**MATERIAL FOR THIS TASK:**
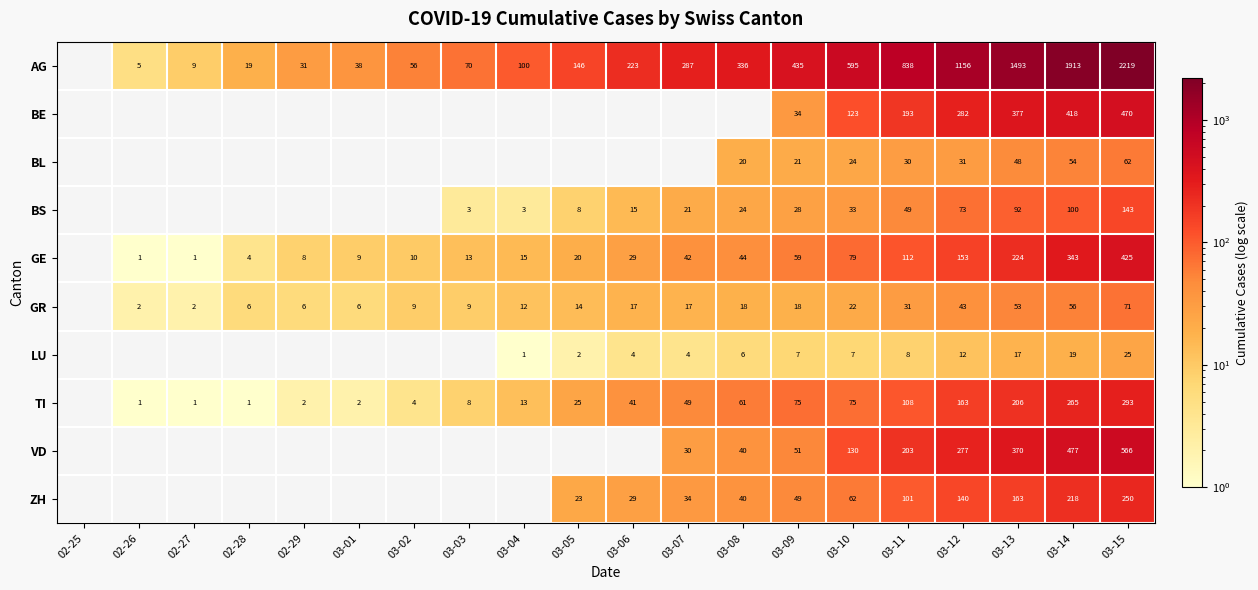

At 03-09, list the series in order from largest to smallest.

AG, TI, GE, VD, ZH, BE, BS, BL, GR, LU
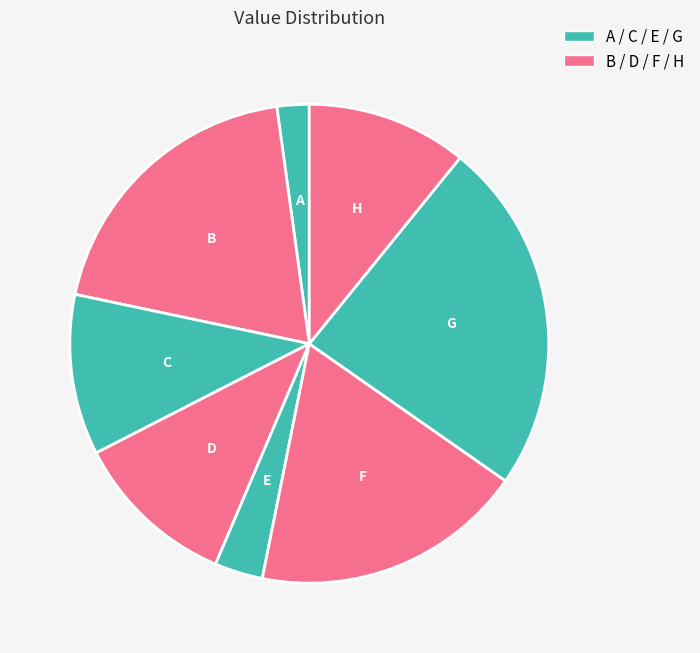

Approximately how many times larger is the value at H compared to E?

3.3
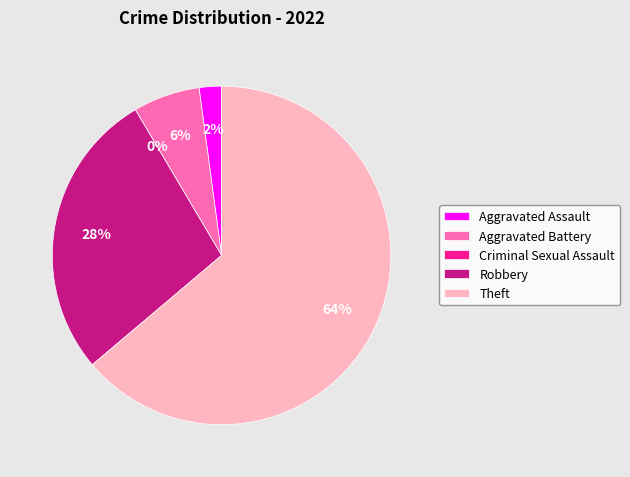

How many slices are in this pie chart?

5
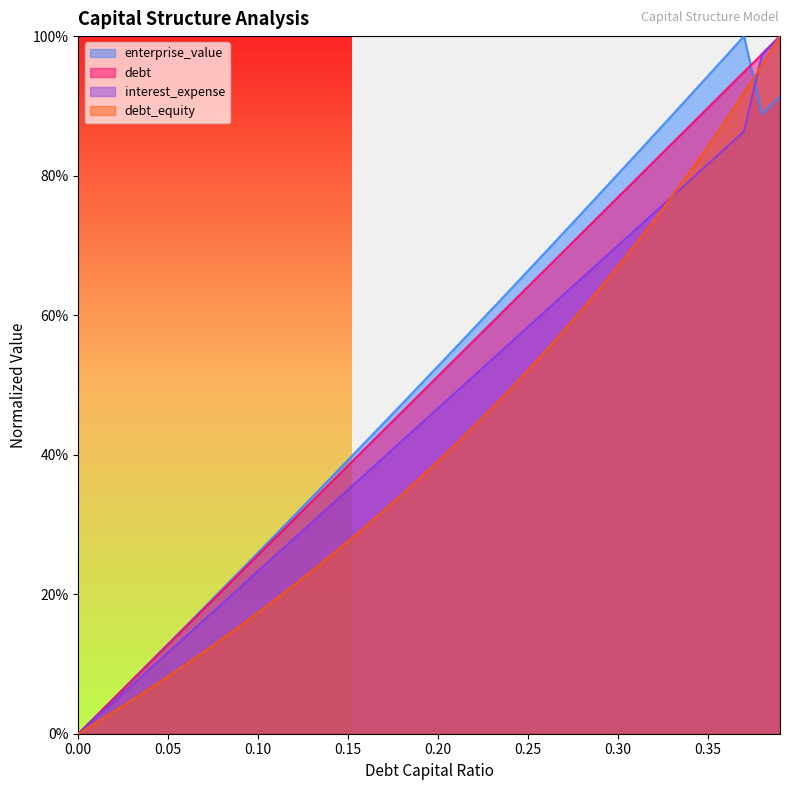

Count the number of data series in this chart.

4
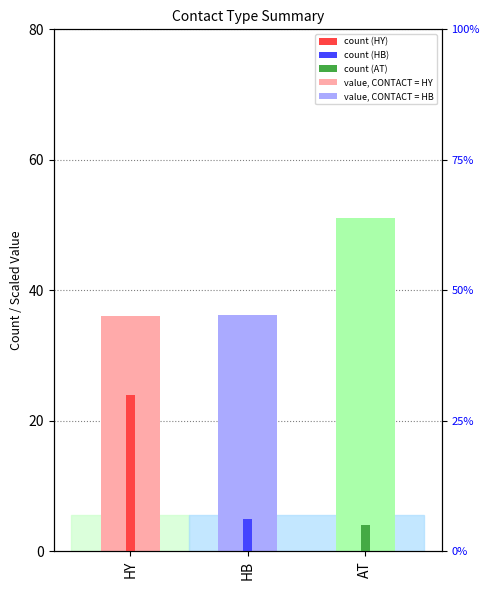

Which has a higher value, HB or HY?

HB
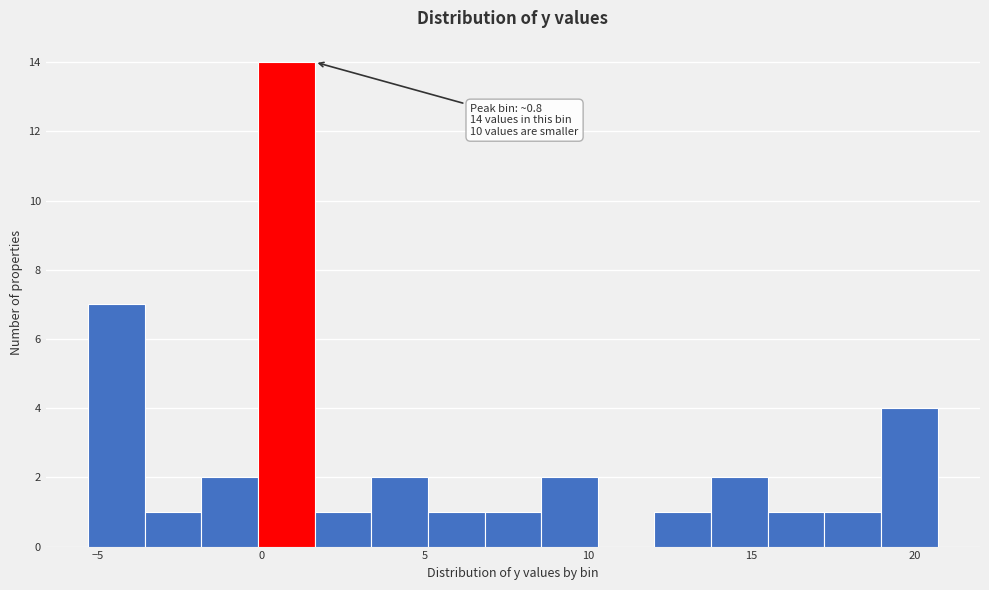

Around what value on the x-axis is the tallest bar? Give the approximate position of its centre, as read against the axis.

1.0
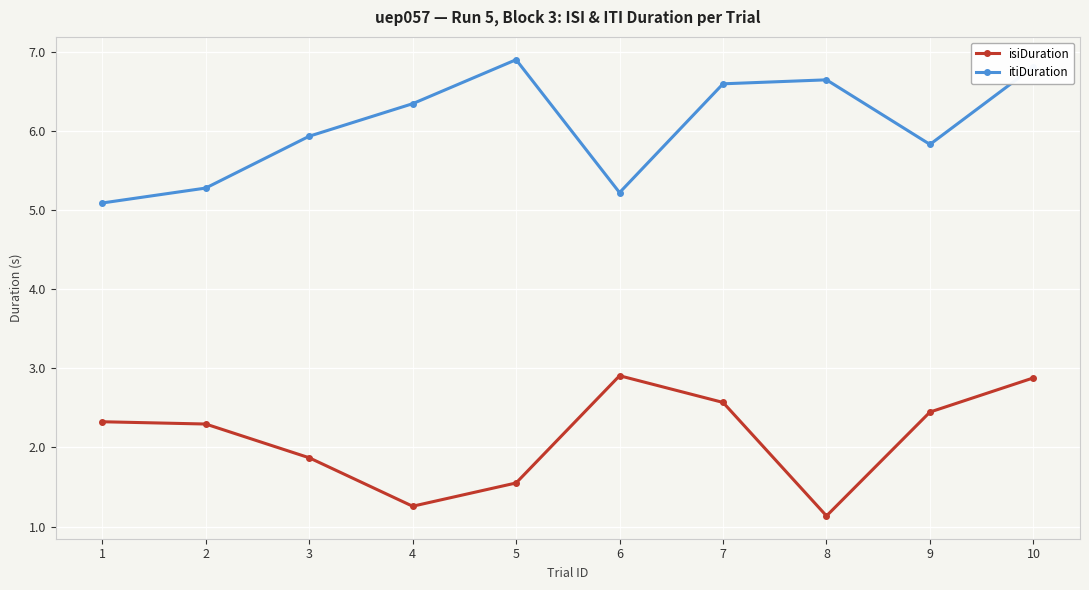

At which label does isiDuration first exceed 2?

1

**DIRECTIONS:**
Output every line of the items above as a numbered list, dropping blank lines and the picture lines.

**EXPECTED OUTPUT:**
1. At 03-09, list the series in order from largest to smallest.
2. AG, TI, GE, VD, ZH, BE, BS, BL, GR, LU
3. Approximately how many times larger is the value at H compared to E?
4. 3.3
5. How many slices are in this pie chart?
6. 5
7. Count the number of data series in this chart.
8. 4
9. Which has a higher value, HB or HY?
10. HB
11. Around what value on the x-axis is the tallest bar? Give the approximate position of its centre, as read against the axis.
12. 1.0
13. At which label does isiDuration first exceed 2?
14. 1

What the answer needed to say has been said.